Southern Oregon University officials hope a $250,000 grant from the U.S. Department of Agriculture to study the potential for a 1.2 megawatt woody biomass cogeneration facility on the campus will lead to the real thing.

Southern Oregon University officials hope a $250,000 grant from the U.S. Department of Agriculture to study the potential for a 1.2 megawatt woody biomass cogeneration facility on the campus will lead to the real thing.

Such a power plant could meet 100 percent of SOU's current electrical need as well as 70 percent of its heating demand, officials said.

"SOU is strongly committed to environmental sustainability," university President Mary Cullinan said in a prepared statement. "Our plan is to make the campus climate neutral by 2050, so biomass may be one option for us."

The grant award announced Wednesday comes at a perfect time, said Drew Gilliland, SOU's facilities management and planning director.

"Two of our four steam heat boilers are nearing the end of their useful life," he said. "If we were to make this change, the remaining two boilers would be converted to back up heat generation when needed."

Basically, the grant will pay for a study to determine the feasibility of using slash and other byproducts from nearby forests, wood pellets or other biomass fuel to generate heat and electricity on the Ashland campus.

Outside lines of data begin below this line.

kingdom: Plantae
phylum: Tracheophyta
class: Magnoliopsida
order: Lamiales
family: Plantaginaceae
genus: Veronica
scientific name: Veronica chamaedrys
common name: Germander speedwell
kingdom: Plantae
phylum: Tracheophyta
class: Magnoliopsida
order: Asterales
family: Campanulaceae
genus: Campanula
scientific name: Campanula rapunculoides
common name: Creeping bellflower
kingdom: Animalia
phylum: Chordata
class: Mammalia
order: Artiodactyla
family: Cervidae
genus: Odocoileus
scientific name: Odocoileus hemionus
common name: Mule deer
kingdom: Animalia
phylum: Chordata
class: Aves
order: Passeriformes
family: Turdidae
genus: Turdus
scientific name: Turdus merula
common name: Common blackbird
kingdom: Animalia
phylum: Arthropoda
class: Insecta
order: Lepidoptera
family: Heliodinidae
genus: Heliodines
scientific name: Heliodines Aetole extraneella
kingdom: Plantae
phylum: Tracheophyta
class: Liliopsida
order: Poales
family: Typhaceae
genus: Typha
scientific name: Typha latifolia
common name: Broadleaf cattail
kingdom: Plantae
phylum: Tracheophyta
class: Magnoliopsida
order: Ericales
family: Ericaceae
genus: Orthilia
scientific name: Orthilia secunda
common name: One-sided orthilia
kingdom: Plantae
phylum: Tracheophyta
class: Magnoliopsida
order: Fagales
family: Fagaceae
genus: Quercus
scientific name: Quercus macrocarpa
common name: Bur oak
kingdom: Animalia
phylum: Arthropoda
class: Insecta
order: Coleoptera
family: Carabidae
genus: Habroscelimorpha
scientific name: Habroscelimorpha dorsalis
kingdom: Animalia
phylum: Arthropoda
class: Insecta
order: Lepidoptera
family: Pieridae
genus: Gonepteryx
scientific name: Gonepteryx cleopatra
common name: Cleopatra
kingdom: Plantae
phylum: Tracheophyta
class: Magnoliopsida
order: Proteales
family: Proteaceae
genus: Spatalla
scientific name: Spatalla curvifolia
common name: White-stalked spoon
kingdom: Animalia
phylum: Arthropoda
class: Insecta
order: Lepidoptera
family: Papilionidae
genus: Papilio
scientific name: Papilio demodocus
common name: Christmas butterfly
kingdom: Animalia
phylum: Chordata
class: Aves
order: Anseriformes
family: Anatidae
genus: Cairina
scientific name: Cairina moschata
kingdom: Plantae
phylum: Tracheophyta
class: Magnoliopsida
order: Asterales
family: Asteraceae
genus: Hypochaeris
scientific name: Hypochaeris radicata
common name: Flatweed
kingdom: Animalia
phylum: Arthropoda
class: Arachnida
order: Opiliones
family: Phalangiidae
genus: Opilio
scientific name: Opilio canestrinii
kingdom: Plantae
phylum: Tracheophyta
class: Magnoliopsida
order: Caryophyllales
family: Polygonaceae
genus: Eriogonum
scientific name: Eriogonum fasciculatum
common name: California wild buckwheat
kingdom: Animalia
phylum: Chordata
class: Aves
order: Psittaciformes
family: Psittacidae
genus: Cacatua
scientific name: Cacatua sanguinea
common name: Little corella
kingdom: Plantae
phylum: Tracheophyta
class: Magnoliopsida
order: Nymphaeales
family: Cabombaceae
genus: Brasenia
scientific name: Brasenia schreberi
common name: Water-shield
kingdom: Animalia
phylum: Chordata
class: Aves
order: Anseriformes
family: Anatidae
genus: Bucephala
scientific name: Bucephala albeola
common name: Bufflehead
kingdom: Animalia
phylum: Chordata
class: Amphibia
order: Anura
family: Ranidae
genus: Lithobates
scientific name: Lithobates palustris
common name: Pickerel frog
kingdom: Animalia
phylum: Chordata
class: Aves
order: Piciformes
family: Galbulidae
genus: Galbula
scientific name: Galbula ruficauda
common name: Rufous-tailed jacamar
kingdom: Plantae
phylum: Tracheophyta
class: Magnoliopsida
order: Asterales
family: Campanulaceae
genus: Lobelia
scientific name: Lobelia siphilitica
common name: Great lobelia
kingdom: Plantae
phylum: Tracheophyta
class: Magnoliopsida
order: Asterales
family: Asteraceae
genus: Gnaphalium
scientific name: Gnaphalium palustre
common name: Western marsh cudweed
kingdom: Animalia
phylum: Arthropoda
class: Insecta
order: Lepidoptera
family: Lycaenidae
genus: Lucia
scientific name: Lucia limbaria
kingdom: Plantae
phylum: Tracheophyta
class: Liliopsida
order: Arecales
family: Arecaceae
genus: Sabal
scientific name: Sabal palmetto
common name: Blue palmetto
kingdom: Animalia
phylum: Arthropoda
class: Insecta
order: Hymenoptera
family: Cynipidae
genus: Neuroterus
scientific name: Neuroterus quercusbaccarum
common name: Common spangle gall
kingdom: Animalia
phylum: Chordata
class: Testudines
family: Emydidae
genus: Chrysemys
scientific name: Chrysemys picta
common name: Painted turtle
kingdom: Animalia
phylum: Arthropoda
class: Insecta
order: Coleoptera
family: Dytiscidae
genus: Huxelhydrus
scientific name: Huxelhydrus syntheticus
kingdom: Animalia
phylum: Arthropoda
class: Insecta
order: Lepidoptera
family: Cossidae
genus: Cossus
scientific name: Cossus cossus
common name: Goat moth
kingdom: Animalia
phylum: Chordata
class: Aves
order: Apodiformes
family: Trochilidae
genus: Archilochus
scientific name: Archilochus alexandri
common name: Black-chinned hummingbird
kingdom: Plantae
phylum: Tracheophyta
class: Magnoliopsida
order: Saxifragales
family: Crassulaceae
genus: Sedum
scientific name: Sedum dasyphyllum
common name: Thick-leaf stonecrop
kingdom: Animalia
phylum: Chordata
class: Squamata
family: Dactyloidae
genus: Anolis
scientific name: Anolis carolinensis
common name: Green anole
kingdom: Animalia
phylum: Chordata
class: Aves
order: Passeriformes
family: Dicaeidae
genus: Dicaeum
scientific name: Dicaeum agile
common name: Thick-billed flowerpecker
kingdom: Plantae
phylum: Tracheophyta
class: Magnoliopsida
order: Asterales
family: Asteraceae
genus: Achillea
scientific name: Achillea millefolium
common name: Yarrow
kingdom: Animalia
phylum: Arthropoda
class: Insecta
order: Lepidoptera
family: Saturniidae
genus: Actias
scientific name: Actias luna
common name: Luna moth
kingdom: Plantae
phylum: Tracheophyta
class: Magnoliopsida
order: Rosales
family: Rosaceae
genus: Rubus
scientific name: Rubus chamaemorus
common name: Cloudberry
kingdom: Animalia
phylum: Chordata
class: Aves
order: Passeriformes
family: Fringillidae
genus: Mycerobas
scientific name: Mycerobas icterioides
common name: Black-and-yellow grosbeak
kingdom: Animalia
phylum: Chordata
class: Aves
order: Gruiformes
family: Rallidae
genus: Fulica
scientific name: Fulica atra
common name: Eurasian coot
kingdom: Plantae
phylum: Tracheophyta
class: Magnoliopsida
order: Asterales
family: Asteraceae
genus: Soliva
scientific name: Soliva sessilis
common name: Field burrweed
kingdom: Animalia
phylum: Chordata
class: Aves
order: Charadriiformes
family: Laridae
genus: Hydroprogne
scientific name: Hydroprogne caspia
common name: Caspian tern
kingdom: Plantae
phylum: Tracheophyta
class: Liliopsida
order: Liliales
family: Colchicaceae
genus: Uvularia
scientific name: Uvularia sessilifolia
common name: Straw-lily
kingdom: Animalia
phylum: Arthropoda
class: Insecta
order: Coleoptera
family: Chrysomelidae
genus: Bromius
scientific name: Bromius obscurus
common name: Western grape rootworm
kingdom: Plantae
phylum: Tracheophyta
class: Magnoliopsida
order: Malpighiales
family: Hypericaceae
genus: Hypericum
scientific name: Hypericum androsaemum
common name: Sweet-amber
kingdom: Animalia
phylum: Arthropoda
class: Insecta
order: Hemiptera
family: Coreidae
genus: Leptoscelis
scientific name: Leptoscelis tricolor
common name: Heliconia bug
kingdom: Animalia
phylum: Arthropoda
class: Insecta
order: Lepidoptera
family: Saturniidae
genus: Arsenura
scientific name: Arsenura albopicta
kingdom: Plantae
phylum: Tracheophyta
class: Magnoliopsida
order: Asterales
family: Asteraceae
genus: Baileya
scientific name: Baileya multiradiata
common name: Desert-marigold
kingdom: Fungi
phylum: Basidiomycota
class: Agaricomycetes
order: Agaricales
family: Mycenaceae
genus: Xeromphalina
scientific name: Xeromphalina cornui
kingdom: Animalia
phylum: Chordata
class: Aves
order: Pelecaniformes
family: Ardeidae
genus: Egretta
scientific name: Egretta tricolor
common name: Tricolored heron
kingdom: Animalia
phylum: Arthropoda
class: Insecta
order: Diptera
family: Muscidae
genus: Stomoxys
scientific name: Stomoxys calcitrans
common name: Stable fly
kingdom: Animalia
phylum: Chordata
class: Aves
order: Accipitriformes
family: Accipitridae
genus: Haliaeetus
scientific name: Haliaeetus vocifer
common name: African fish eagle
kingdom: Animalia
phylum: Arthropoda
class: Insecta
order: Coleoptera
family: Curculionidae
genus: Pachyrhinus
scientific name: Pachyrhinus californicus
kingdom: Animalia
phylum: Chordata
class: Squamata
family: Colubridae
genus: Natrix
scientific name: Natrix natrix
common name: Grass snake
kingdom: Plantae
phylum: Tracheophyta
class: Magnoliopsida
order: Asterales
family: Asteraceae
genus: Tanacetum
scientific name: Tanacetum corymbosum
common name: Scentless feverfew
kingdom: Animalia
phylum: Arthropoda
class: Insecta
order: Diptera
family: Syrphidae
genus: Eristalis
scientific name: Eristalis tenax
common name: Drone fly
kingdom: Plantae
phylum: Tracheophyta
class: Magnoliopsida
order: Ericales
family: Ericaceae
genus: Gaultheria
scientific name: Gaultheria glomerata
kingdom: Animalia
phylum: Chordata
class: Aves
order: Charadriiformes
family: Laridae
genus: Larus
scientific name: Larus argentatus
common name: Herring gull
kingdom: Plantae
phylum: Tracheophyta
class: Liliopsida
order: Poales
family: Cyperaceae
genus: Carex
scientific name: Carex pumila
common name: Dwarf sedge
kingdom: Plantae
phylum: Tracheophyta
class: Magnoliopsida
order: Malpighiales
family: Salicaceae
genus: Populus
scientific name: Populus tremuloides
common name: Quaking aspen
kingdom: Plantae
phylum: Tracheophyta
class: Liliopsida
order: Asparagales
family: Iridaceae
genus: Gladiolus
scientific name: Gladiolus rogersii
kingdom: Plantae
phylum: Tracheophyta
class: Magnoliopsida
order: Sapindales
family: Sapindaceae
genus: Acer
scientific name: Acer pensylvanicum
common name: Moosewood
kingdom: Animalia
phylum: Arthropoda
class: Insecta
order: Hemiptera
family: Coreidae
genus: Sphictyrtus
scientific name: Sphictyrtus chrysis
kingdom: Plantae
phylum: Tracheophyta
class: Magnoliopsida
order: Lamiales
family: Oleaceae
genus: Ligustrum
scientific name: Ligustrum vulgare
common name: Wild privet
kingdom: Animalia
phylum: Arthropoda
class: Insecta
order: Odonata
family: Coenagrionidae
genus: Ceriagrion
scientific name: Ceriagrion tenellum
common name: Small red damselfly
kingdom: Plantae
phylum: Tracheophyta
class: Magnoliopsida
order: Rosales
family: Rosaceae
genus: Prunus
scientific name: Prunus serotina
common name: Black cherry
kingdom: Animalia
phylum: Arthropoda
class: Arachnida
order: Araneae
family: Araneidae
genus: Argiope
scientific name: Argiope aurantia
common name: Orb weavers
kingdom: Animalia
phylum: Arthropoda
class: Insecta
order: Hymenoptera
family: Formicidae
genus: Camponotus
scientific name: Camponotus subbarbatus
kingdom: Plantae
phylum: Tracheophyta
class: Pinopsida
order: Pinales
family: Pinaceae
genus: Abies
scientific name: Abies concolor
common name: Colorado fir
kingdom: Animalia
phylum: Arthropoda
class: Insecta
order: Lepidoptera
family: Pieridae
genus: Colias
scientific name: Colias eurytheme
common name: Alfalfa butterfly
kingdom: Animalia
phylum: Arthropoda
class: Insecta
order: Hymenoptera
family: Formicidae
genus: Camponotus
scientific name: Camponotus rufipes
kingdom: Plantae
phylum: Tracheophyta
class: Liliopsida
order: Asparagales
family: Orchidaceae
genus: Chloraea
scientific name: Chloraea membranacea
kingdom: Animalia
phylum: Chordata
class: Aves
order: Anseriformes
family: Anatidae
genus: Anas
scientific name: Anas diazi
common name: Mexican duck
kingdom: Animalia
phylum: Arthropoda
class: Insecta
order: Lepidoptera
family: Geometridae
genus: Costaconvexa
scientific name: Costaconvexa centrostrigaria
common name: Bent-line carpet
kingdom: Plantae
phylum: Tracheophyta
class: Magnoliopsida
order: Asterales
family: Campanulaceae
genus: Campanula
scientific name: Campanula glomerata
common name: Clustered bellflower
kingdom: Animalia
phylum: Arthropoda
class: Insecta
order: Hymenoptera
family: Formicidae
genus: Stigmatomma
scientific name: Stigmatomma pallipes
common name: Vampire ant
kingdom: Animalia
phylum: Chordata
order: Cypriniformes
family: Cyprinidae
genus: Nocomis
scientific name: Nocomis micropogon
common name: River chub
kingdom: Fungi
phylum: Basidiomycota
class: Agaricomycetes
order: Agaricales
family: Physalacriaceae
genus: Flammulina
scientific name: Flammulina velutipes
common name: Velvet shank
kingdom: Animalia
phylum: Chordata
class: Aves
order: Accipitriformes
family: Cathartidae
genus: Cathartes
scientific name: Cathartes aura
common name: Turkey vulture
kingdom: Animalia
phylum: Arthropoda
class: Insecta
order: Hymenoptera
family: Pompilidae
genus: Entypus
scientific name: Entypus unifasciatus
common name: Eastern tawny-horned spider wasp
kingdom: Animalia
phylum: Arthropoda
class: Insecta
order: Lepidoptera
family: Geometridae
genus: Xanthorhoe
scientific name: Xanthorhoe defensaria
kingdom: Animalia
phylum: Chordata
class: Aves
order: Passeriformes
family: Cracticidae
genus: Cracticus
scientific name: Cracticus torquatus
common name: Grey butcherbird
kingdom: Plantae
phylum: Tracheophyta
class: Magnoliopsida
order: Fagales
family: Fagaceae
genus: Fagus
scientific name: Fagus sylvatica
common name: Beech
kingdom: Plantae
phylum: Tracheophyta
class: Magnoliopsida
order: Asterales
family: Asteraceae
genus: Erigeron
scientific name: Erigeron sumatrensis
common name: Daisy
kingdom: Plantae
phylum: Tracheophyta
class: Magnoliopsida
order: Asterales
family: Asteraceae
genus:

It will also confirm whether the recommended system will meet Oregon Department of Environmental Quality and other regulatory agency requirements, officials said.

The grant was included in the $1.3 million in grants the department announced for wood-energy projects in the Pacific Northwest to help expand regional economies and create new jobs.

All six projects in Oregon and Washington will use woody material such as beetle-killed trees removed from forests to aid in wildfire prevention, according to the department. The material will then be processed in bioenergy facilities to produce green energy for heating and electricity, it added.

"The Forest Service works in more than 7,000 communities across the country to support projects that provide green jobs and boost local economies," observed USDA Deputy Under Secretary Butch Blazer. "These grants continue our legacy of improving access to affordable energy for rural schools, community centers, universities and small businesses."